THE rear seat of the Hyundai i20 has a little less leg room than most cars, but there's still enough space to check your iPad and make a phone call on the go.
After Senator John Madigan's cheeky call for the government to downsize its fleet cars, we decided to test one out.
The Hyundai Getz, the model Senator Madigan recommended to become the new national Commonwealth car, is no longer on the market – its closest cousin is the i20.
We picked up an i20 Active from Peter Stevens Hyundai for a quick comparison with a Holden Commodore SV6 to test its suitability for our elected officials.
The back seat was a bit squishy for this 180cm reporter and could be a bit of a problem for larger politicians – but in this age of austerity we should all be doing a bit of belt-tightening.

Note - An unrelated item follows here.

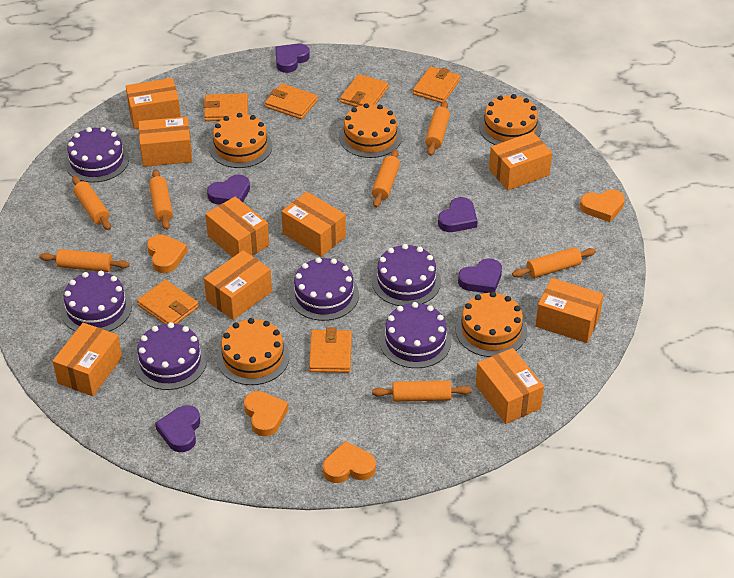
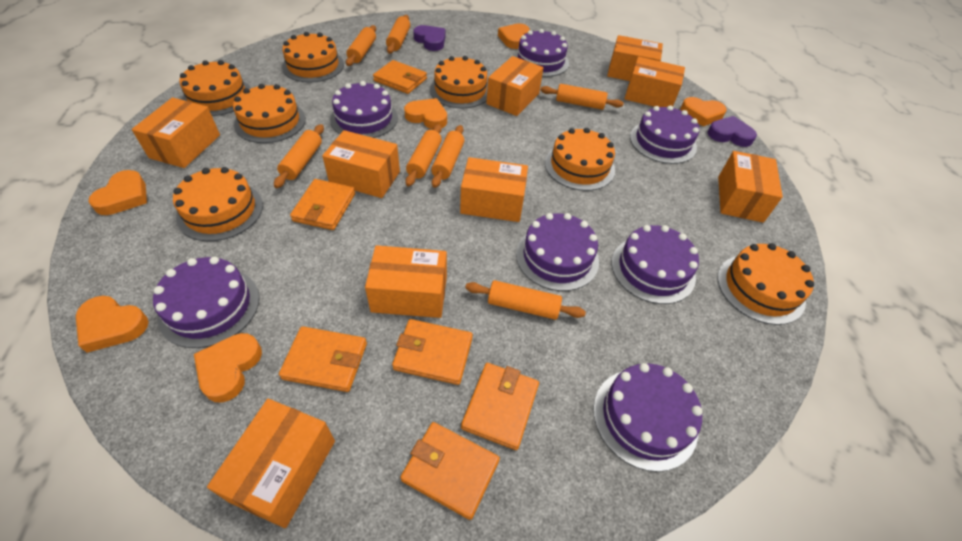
orange cake: [209,113,272,168] [217,318,290,385] [339,103,402,158] [456,292,527,357] [479,94,541,145] = 5 -> [173,167,263,241] [179,60,251,116] [233,84,306,143] [282,32,344,83] [430,56,488,108] [545,128,615,191] [718,243,814,325] = 7
orange heart: [147,235,188,273] [244,391,289,437] [323,441,376,483] [580,189,625,222] = 4 -> [76,296,149,353] [88,170,147,215] [194,333,262,403] [404,98,447,129] [498,23,530,49] [680,97,727,126] = 6
purple cake: [61,271,132,332] [65,127,129,183] [134,322,207,390] [289,257,359,321] [372,244,441,306] [380,302,452,368] = 6 -> [153,257,259,348] [330,81,398,138] [513,29,569,77] [516,213,599,291] [593,363,703,472] [612,225,699,304] [630,105,699,164] = 7
purple heart: [155,405,200,452] [207,175,250,204] [275,44,310,73] [438,197,478,232] [458,259,502,293] = 5 -> [413,25,446,51] [707,116,757,147] = 2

The Commodore is, of course, more roomy and comfortable for long trips, and boasts more power and better handling. But are those things really that important?
The necessities are safety, reliability and the ability to get from one job to the next as efficiently as possible and on those measures the smaller car does just fine.
The i20 has a five-star ANCAP safety rating and Hyundai's build quality is commendable these days so reliability isn't likely to be an issue either.
The Active has bluetooth compatibility and hands-free so our politician can make phone calls on the go while driving, along with manual air conditioning so they can arrive in relative comfort as well.
The 1.4-litre engine has little over a third the power of a Commodore SV6 and its four-speed auto is not quite in the same class as the Holden's six-speed auto, but it is quite capable of cruising at 110km/h.
"My fellow politicians would feel very happy in the back seat of a Hyundai Getz, wouldn't they?" asked Senator Madigan.
We don't know if they'd be happy, but they'd get from A to B just fine.